# Hi from Cyprus



## charris (Feb 17, 2014)

Hello all,

new member here joining from Cyprus. I have been reading the site for about a month and I have very slowly started my journey into the "real" world of coffee. At the moment I will be concentrating on trying to prepare and taste nice coffee using four brewing methods (french press, aeropress, hario, V60) and then - if I succeed! - I will move into the espresso world which is what I enjoy most and brought me into the journey in the first place. I have had various nespresso machines for the last 10 years and I usually have at least 2 espressos per day but I have also been feeling that what I am drinking in not on the same level with what i have tasted in some good cafes around Europe. I also like a lot to drink Frappe and this is something I am not willing to give up even though it is made using instant coffee...

Next steps from would be to get all the accessories needed e.g scales, thermometers, PID kettle, e.t.c and order the Has Bean filter coffee sample and experiment with the 4 brewing methods I mentioned above.

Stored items
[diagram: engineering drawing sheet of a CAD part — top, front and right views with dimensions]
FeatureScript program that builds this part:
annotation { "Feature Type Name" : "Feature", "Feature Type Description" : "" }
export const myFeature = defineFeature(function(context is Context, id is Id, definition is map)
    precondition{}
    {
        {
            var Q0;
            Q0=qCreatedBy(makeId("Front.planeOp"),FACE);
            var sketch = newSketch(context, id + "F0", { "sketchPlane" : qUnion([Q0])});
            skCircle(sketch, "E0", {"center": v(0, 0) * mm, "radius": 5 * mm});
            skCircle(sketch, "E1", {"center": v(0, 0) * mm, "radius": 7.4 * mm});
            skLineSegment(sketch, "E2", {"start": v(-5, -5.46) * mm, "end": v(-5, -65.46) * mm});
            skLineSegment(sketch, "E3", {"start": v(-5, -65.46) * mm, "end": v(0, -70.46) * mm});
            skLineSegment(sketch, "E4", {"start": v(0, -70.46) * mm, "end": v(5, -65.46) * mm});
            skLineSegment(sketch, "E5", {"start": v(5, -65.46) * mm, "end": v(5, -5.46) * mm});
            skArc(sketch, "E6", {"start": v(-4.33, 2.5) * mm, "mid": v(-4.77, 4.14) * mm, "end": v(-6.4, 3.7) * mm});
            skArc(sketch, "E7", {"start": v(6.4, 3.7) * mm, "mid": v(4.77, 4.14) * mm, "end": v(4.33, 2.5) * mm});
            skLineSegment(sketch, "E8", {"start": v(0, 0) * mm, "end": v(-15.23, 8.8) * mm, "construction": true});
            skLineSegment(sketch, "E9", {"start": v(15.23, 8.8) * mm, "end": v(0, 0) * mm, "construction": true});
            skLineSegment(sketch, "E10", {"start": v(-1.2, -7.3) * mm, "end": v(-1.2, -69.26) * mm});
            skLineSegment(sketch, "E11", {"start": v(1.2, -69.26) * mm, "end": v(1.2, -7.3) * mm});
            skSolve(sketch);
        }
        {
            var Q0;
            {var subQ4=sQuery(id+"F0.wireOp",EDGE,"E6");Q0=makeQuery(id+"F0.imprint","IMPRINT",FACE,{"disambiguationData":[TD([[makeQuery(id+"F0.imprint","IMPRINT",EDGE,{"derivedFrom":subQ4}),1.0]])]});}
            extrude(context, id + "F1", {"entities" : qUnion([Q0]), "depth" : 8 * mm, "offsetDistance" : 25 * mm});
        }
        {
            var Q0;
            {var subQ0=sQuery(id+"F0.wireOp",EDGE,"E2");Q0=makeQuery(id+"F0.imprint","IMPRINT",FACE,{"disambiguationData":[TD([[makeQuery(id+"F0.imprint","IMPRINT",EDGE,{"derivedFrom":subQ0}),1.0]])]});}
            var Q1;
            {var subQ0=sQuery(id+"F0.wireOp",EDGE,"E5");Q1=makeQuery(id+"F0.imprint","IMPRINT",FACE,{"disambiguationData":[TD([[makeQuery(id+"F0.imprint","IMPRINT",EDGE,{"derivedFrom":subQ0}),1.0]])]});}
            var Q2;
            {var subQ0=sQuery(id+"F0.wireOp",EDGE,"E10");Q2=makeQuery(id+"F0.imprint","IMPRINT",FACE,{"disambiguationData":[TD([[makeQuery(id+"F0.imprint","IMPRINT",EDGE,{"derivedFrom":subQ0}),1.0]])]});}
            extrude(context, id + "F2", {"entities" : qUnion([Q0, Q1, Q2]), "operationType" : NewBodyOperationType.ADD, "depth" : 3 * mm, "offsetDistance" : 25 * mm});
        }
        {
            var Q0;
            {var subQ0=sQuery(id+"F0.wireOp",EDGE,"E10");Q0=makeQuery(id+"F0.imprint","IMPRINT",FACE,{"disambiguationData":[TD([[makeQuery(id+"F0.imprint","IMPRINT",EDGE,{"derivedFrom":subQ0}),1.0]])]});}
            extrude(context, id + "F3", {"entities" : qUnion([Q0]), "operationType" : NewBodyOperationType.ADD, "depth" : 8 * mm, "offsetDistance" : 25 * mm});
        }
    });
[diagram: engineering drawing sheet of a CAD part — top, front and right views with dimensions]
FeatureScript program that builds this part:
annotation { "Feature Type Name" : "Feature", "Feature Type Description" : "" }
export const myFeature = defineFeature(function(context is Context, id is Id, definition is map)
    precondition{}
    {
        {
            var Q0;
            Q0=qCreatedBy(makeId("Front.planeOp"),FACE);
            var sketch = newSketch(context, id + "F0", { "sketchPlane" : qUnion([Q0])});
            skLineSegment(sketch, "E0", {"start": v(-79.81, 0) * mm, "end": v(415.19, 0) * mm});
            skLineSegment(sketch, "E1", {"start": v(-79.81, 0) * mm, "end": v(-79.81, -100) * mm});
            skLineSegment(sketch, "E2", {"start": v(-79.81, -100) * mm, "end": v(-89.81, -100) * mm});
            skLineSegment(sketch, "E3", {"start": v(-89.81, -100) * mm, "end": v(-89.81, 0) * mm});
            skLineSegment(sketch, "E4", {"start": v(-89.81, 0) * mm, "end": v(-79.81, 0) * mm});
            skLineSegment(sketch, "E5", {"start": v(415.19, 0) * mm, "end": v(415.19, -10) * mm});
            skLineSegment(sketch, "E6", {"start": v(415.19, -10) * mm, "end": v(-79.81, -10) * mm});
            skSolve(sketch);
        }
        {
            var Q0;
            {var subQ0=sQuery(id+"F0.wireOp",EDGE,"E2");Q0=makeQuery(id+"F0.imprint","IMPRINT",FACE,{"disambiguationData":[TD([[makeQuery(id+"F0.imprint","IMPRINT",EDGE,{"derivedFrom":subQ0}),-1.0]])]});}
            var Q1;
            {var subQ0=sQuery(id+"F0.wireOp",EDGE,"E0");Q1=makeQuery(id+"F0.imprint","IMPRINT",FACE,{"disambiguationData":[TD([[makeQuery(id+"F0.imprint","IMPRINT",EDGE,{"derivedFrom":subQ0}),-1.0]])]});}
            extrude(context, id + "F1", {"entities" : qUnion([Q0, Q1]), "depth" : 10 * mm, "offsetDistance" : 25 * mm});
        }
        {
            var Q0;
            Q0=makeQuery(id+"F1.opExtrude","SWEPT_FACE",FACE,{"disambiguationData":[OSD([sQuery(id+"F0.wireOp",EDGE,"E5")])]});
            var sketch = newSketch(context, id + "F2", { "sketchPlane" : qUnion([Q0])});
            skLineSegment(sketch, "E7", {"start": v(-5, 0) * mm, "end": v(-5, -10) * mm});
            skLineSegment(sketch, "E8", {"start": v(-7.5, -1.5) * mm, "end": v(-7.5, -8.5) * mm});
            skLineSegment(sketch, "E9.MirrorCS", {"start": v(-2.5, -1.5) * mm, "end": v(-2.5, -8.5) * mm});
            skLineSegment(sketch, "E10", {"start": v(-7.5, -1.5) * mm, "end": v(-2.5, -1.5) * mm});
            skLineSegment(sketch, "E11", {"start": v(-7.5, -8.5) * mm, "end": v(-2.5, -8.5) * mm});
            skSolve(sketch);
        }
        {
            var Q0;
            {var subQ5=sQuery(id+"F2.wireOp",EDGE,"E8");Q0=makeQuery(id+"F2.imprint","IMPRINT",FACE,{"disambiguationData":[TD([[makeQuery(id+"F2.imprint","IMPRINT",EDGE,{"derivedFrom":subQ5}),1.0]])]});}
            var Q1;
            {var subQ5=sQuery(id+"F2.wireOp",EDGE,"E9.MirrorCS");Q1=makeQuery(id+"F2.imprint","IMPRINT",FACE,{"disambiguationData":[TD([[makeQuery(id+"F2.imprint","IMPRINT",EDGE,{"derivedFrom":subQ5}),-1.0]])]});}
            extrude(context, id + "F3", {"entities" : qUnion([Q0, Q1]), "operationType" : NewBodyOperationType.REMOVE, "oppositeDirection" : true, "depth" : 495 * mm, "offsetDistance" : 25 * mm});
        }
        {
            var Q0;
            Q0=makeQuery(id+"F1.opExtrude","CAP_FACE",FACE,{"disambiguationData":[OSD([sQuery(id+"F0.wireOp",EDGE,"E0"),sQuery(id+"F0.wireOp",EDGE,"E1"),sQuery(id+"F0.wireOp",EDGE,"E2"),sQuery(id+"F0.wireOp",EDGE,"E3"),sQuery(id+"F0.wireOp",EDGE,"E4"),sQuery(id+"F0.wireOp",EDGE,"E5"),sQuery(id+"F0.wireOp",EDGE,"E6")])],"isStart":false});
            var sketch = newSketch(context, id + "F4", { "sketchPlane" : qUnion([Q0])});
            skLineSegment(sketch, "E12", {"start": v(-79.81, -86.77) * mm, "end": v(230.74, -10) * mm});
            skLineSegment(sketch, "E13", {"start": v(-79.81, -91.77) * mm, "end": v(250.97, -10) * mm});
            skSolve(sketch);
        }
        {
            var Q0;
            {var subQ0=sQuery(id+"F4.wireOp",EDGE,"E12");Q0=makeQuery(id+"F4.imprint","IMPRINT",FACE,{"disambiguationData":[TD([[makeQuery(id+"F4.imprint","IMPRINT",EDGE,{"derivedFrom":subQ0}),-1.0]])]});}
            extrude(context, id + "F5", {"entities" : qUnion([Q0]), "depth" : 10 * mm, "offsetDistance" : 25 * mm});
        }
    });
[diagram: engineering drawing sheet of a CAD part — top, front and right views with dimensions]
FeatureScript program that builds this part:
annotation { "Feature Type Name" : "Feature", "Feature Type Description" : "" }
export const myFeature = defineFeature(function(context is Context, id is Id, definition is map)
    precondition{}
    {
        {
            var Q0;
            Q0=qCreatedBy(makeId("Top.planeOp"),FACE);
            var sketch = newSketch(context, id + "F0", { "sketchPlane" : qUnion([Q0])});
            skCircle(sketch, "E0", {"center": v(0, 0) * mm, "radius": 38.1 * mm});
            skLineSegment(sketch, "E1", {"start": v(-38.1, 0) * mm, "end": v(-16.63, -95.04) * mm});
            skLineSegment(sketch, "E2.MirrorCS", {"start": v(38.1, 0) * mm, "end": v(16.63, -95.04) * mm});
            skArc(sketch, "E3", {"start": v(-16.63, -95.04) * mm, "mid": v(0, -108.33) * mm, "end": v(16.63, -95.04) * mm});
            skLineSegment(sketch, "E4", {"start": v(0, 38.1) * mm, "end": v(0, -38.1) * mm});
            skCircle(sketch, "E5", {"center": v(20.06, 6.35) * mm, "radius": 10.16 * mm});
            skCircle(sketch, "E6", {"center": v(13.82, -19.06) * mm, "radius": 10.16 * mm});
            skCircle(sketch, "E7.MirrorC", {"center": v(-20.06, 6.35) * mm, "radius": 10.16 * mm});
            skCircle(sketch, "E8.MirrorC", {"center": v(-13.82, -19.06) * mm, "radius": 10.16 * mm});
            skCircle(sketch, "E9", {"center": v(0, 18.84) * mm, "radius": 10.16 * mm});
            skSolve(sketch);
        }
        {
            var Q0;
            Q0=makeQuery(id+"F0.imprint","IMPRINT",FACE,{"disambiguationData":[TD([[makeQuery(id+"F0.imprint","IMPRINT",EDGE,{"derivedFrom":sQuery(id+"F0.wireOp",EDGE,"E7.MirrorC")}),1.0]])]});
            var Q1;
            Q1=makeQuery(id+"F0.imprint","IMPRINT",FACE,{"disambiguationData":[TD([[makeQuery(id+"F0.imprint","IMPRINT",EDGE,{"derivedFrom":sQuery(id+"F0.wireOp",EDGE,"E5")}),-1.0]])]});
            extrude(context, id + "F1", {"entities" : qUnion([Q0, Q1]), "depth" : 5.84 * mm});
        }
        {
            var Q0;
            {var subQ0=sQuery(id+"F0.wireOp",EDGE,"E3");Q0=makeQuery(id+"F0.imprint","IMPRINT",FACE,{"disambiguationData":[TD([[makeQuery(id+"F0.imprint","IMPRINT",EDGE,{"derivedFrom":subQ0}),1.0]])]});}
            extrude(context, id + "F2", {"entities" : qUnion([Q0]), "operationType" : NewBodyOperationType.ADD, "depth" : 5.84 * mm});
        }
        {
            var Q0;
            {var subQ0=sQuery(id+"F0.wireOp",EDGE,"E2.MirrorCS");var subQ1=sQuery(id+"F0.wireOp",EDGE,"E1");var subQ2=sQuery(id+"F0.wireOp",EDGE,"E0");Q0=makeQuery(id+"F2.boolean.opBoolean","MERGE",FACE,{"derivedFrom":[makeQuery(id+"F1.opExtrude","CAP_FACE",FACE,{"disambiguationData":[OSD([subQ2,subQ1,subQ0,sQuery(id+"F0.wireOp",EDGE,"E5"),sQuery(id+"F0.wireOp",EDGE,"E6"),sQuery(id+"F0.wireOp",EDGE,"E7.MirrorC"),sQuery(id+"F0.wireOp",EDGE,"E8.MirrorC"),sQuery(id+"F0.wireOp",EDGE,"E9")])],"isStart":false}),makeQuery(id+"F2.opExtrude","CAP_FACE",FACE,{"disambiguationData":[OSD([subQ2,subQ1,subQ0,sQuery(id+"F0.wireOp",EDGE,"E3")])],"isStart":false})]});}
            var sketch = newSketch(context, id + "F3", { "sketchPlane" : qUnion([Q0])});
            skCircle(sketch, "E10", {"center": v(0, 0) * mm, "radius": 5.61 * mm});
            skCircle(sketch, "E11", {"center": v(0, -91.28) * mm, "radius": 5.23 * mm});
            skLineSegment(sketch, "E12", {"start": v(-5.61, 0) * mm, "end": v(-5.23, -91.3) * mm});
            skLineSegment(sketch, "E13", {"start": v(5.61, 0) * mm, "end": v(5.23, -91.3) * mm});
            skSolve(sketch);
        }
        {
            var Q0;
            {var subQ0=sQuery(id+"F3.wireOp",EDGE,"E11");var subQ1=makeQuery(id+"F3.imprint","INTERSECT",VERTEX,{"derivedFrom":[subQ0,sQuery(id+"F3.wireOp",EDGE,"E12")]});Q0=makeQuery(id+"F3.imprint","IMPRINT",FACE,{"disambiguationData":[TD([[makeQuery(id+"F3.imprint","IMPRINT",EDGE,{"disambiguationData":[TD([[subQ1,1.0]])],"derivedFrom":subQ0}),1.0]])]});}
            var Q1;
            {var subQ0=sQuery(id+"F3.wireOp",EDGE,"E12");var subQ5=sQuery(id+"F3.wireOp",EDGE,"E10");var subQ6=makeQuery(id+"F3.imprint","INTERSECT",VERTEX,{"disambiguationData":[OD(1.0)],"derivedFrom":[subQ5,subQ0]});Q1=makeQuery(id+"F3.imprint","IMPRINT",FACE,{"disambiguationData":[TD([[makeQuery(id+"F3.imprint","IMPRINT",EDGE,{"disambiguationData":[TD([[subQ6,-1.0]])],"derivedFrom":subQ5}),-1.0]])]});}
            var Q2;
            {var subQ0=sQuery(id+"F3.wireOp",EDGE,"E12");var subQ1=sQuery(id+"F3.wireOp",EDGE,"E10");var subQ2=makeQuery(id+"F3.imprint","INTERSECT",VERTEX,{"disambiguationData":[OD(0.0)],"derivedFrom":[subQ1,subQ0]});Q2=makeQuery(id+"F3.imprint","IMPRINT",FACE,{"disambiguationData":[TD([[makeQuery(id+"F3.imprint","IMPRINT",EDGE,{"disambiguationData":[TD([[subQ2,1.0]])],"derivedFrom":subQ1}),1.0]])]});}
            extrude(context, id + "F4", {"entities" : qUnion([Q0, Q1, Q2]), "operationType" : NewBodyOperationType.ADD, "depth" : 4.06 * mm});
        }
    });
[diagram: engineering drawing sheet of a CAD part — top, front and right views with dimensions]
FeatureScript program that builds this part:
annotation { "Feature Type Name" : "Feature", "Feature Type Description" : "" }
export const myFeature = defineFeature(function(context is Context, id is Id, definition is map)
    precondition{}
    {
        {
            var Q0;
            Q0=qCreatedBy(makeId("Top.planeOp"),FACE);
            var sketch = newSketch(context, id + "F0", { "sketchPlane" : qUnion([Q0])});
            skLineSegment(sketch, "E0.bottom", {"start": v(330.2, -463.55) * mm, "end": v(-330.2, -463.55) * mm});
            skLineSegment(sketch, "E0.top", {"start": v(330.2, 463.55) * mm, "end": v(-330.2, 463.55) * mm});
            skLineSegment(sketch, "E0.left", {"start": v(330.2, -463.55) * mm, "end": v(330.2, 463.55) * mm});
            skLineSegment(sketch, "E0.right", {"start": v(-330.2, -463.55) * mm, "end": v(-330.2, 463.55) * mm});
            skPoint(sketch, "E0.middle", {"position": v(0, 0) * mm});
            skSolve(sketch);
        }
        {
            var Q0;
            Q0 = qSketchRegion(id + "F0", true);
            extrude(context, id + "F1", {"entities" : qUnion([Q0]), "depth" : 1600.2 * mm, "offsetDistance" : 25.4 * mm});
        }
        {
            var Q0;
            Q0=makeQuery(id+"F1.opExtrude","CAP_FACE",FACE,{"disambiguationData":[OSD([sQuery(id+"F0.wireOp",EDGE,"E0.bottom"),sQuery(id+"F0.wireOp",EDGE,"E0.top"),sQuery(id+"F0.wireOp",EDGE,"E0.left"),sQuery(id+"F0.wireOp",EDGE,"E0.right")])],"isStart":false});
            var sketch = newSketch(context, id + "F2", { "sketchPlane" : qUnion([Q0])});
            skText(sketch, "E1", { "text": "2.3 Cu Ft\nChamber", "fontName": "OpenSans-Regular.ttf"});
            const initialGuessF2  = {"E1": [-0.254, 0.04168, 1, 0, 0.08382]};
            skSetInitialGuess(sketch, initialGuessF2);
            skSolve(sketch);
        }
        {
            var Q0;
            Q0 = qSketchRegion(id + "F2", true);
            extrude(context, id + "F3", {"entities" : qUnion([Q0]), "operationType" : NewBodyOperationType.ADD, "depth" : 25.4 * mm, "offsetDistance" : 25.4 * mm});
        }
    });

Task to complete | Pick up the forum post about getting into coffee from Cyprus and continue it from its last sentence. The material above has nothing to do with what you are asked to do here.

Task answer |
Thanks for all the help so far and I hope I would be also be able to contribute in the future!

Harris


----------



## The Systemic Kid (Nov 23, 2012)

Welcome to the forum Harris. Sounds like you've got your work cut out!


----------



## Mrboots2u (May 10, 2013)

Hello and enjoy your coffee making!!!


----------



## DavidBondy (Aug 17, 2010)

Ya sou Harris,

Welcome. I used to have a house in Cyprus (at Levadia near to Larnaca) but I lost it in my divorce! I used to generally order a cafe metrio while I was there and really enjoyed the novelty of a Cyprus coffee rather than an Espresso!

I am sure that you will learn a lot here and it will all help your quest for the perfect coffee!

David


----------



## aaronb (Nov 16, 2012)

Hi & Welcome!

Great plan, and that you are willing to invest time into researching how to get the best coffee. HasBean do some great beans for brewing and espresso. Good luck, and do ask for help here if you get stuck.


----------



## charris (Feb 17, 2014)

DavidBondy said:


> Ya sou Harris,
> 
> Welcome. I used to have a house in Cyprus (at Levadia near to Larnaca) but I lost it in my divorce! I used to generally order a cafe metrio while I was there and really enjoyed the novelty of a Cyprus coffee rather than an Espresso!
> 
> ...


Yia sou,

David. I think Cyprus coffee is extremely similar to Turkish although I think we serve it in a bigger dose in the cup here. What about frappe, have you tried it?


----------



## DavidBondy (Aug 17, 2010)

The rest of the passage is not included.